NRW-Integrationsminister Armin Laschet. Foto: ddp
NRW-Integrationsminister Armin Laschet. Foto: ddp © ddp

Der nordrhein-westfälische Integrationsminister Armin Laschet kann dem Vorschlag der Türkischen Gemeinde auf einen eigenen Schul-Feiertag für Muslime ebenfalls nur wenig abgewinnen: „Das ist Klamauk à la Kolat.“ In der Integrationspolitik gehe es um wichtigere Fragen. „Wir müssen Bildungs- und Aufstiegschancen und Deutschkenntnisse für Zuwandererkinder verbessern, statt neue Feiertage einzuführen“, sagte Laschet der Frankfurter Allgemeinen Zeitung. „Kolats Vorschlag zeigt eine mangelnde Ernsthaftigkeit.“

Der Zentralrat der Juden und die Grünen in NRW dagegen finden den Vorschlag von Kenan Kolat nicht so abstrus. „Ich finde das eine klasse Idee, und es wäre ein wichtiges Signal für die gleichberechtigte Anerkennung anderer Kulturen in Deutschland“, sagt Stephan Kramer, Generalsekretär des Zentralrats der Juden. Er fordert aber neben einem muslimischen auch einen jüdischen Feiertag. Dafür komme zum Beispiel das Versöhnungsfest in Frage.

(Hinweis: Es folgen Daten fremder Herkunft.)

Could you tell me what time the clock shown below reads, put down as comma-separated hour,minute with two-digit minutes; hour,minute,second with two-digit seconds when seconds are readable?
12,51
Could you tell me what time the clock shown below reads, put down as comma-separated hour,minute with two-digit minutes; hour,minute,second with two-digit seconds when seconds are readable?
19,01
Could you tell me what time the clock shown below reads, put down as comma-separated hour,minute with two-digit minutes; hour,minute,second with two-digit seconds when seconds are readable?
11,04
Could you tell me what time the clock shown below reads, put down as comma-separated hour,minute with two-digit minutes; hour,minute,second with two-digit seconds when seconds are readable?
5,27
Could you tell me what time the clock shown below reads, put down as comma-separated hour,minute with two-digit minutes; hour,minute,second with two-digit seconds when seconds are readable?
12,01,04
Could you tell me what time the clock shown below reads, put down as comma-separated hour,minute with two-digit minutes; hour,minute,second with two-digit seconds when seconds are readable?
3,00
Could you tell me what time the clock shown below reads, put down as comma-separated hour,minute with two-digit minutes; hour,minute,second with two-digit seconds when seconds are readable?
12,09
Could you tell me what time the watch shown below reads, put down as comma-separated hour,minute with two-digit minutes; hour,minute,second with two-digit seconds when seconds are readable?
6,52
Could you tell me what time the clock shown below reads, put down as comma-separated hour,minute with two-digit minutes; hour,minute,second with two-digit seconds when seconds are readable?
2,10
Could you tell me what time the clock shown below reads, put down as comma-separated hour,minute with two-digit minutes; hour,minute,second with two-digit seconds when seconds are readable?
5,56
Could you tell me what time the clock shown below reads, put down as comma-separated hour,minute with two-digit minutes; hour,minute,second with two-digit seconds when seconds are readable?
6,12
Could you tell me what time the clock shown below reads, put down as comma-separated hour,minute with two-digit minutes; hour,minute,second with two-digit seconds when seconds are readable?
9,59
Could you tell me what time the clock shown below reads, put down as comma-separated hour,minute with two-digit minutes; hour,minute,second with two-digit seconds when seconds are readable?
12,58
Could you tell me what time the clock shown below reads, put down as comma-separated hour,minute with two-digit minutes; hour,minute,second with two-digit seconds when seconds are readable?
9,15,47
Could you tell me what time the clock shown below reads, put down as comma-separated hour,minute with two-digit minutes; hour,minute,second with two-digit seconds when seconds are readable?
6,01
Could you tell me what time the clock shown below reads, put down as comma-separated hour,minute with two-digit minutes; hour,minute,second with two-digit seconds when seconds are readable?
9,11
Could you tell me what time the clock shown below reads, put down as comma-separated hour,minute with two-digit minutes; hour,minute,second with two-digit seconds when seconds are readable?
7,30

Kein arbeitnehmerfreier Feiertag möglich

Allerdings würde sich Kramer ebenso auf einen Schul-Feiertag beschränken: „In der momentanen volkswirtschaftlichen Situation kann man keinen zusätzlichen arbeitnehmerfreien Feiertag fordern.“ Feiertage, an denen alle Schüler freihätten, würden allerdings die gemeinsame Aufmerksamkeit auf die jeweils andere Kultur lenken. „Und mit solchen Erlebnissen würden wir die Erwachsenen von morgen erreichen“, sagt Kramer.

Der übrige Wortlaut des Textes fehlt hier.